Care Giver Burden of Persons with Mental Illness
Care giving for a person with psychiatric illness is quite different from care giving for a person with physical illness. Psychiatric illness has a multidimensional presentation extending much beyond the emotional and mental schemas. It is not just the longevity but the lack of insight and acceptance on the part of patient and family, the stigma and fear attached along with taking care of much more complex emotional needs, other direct and indirect physical needs, relatively anxiety producing social needs amongst many other said and unsaid needs of the patient that gradually lead to caregiver burden amounting not just to stress or burnout but syndromal depression and anxiety in the caregiver itself.
The major concern though is not just the presence of such, but the total ignorance, non acceptance and unimportance of this significant entity. Multiple studies, both national and international have repeatedly found a higher prevalence of depression and anxiety in caregivers of persons with mental illness vis a vis caregivers of patients with physical illness.
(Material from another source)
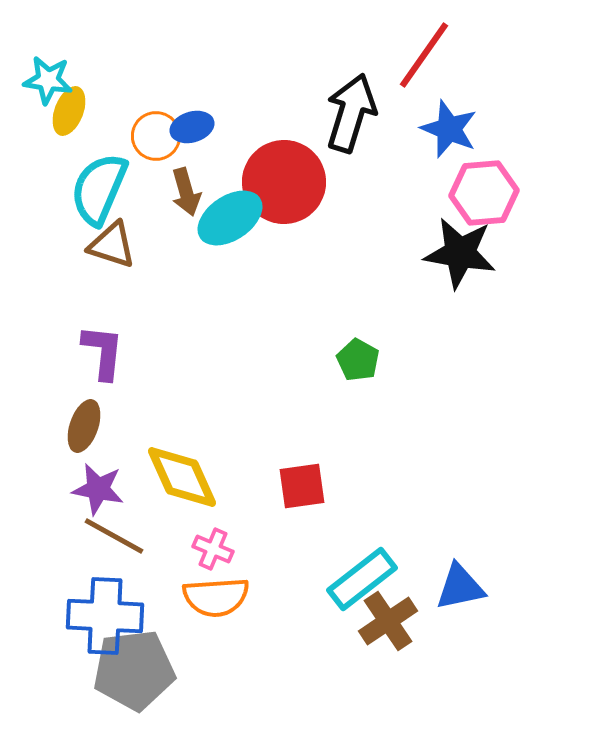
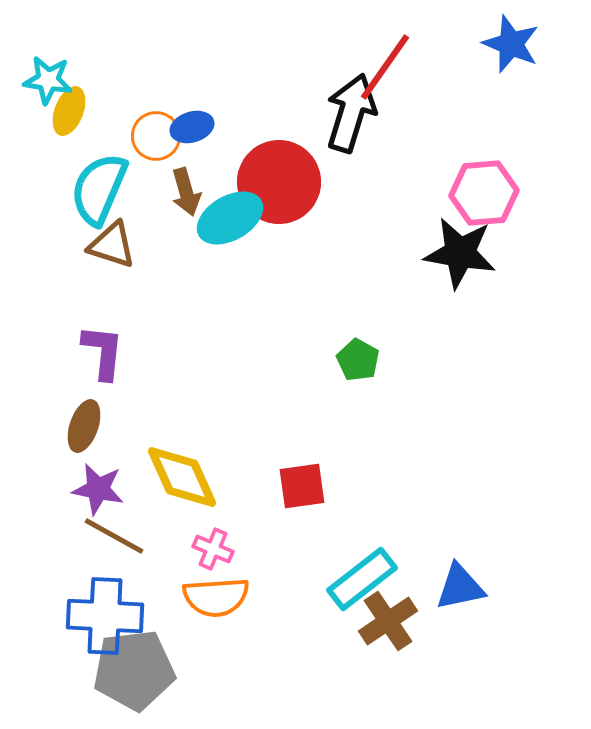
red line: moved 39 px left, 12 px down
blue star: moved 62 px right, 85 px up
red circle: moved 5 px left
cyan ellipse: rotated 4 degrees clockwise
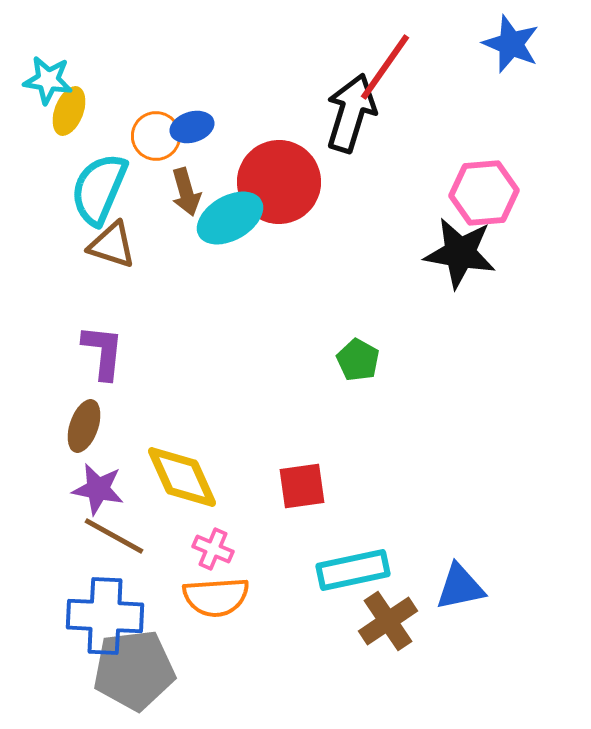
cyan rectangle: moved 9 px left, 9 px up; rotated 26 degrees clockwise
Howsoever, it has never received due importance in the management plan of patients illness itself. It is quite easy to fathom the relationship of caregiver depression and anxiety with the patients prognosis. Whether it is an overtly anxious mother spilling her anxiety onto a young psychotic daughter, or a middle aged wife coping with her husband’s depression after a loss in business by taking care of children, family, finances whilst ignoring her own fears, anxieties and insomnia or the parents of an aggressive, violent, drug abuser son….it is all too evident to see and feel the need for addressing these complaints of the caregivers.
Most of the times, these needs are not addressed as the caregivers themselves ignore their complaints and sweep them “under the carpet” for the need to focus on the patient without realizing that this would directly affect their caretaking abilities by making them feel irritable, anxious, weak, tired, lethargic and finally worsening the already challenging situation. At other times, the family and loved ones too ignore this by deciding to work more upon the patient than the caretaker. Sometimes, even when the caregiver does reach a psychiatrist, it is mostly about medication but the equally important task of learning adaptive coping skills, stress management and regular counseling is not attended to. The caregivers need a significant amount of social support and understanding to tide over their difficulties.
Hence it becomes the onus of each and everyone involved, the patient, the family, the caregiver and the treating doctor to identify and address this important entity called the caregiver burden.